> THE DATA
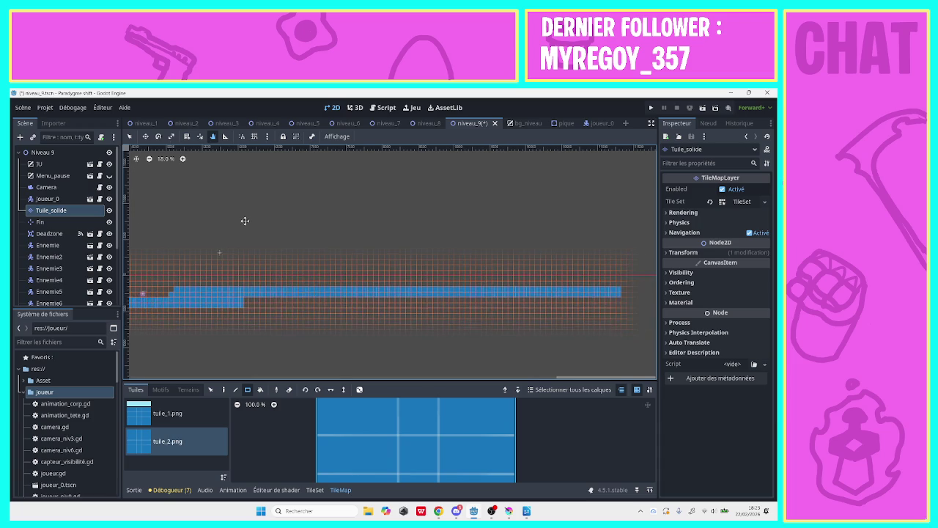
drag(271, 223, 261, 223)
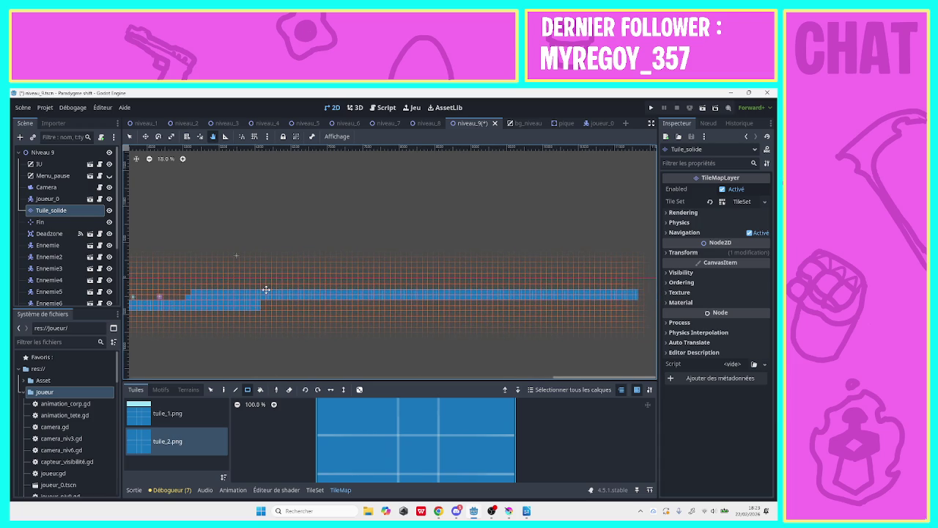
- Paint a long tuile_2.png strip along the floor plus a raised row of tiles
click(182, 436)
click(210, 389)
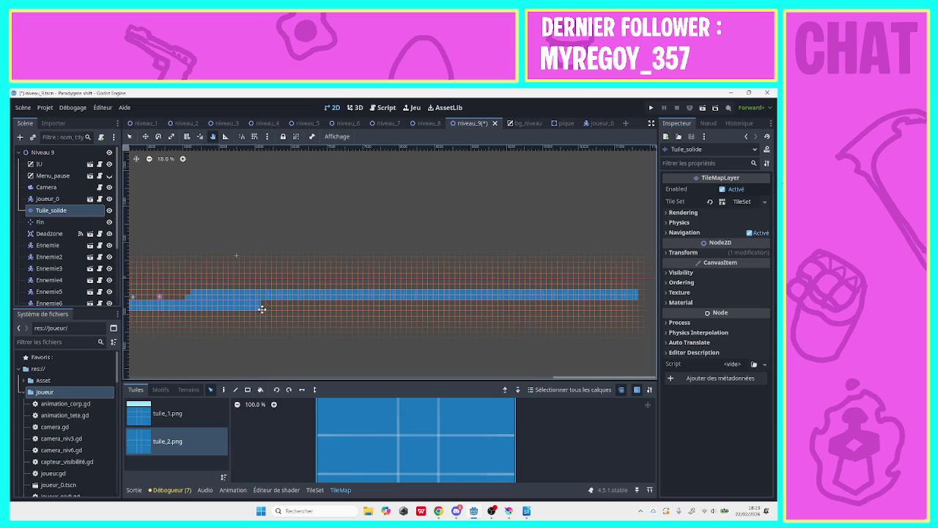
click(245, 389)
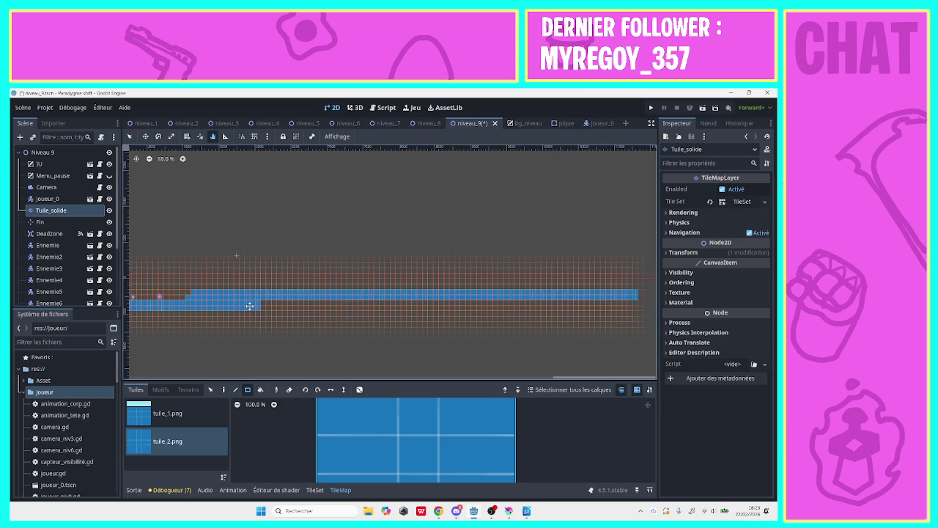
key(q)
drag(261, 310, 638, 310)
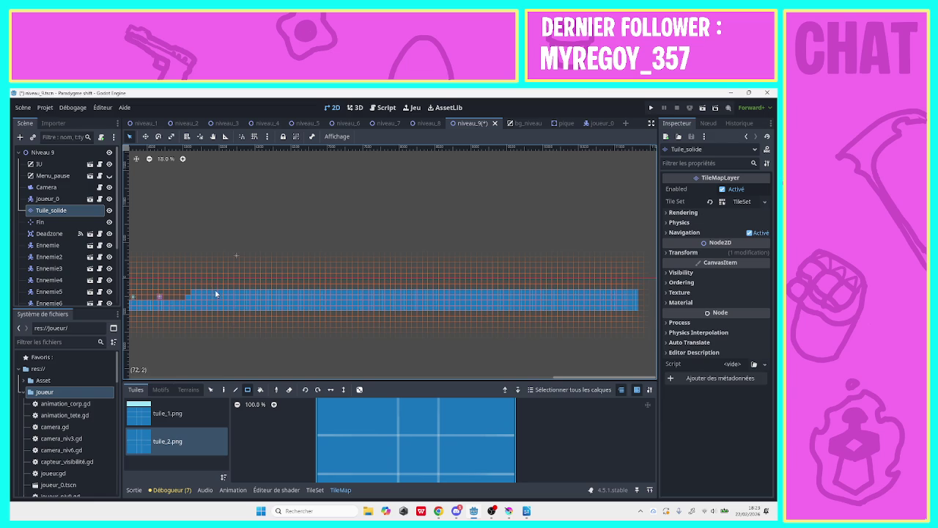
drag(217, 294, 302, 291)
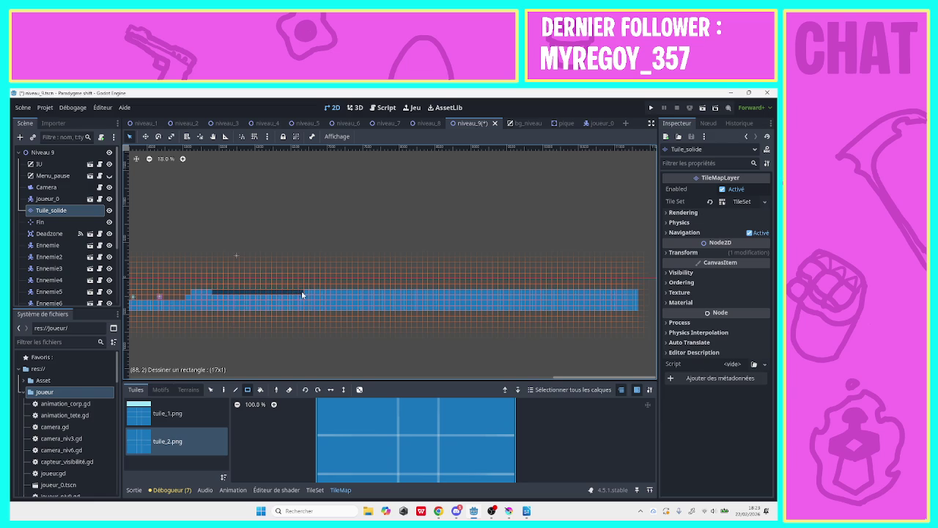
drag(311, 294, 321, 294)
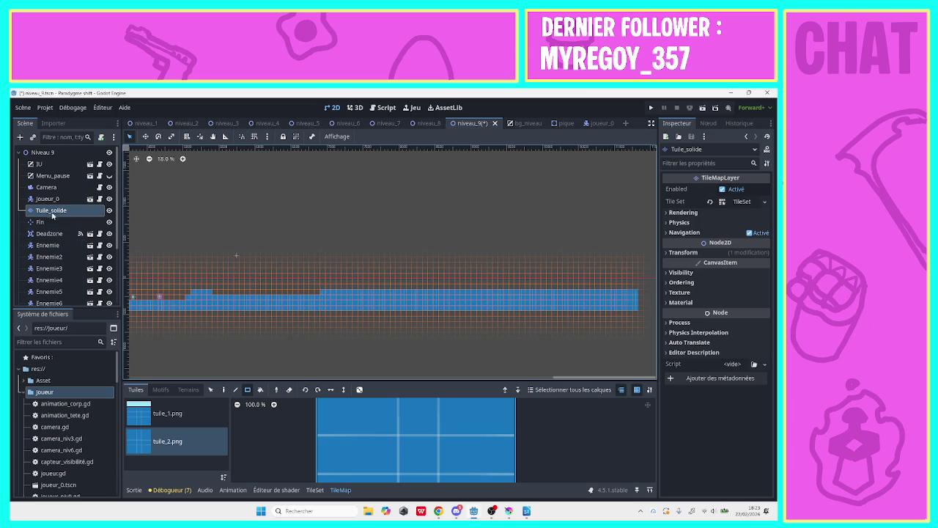
scroll(115, 242, down, 5)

> GOAL OF THE EXERCISE
In the records above, find the line containing "click(245, 389)". Reproduce it and every line after it through the last line, omitting pictures.

> ANSWER BOX
click(245, 389)
key(q)
drag(261, 310, 638, 310)
drag(217, 294, 302, 291)
drag(311, 294, 321, 294)
scroll(115, 242, down, 5)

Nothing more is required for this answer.